> [EXERCISE OBJECTIVE]: Can you give every entry again with "Helvetica" substituted for each "FreeSans", keep everything else unchanged, and omit the pictures?

> [PROVIDED RECORDS]:

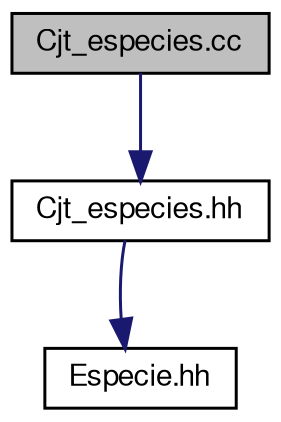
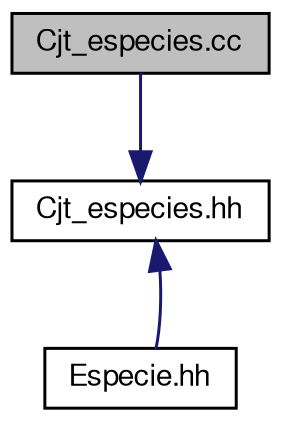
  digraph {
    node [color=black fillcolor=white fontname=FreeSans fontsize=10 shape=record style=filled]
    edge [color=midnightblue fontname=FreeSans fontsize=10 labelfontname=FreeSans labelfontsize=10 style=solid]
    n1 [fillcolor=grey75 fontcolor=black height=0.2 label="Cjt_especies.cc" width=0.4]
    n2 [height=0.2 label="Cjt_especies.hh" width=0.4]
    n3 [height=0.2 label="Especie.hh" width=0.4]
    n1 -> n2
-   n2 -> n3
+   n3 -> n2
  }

> [TASK RESULT]:
  digraph {
    node [color=black fillcolor=white fontname=Helvetica fontsize=10 shape=record style=filled]
    edge [color=midnightblue fontname=Helvetica fontsize=10 labelfontname=Helvetica labelfontsize=10 style=solid]
    n1 [fillcolor=grey75 fontcolor=black height=0.2 label="Cjt_especies.cc" width=0.4]
    n2 [height=0.2 label="Cjt_especies.hh" width=0.4]
    n3 [height=0.2 label="Especie.hh" width=0.4]
    n1 -> n2
-   n2 -> n3
+   n3 -> n2
  }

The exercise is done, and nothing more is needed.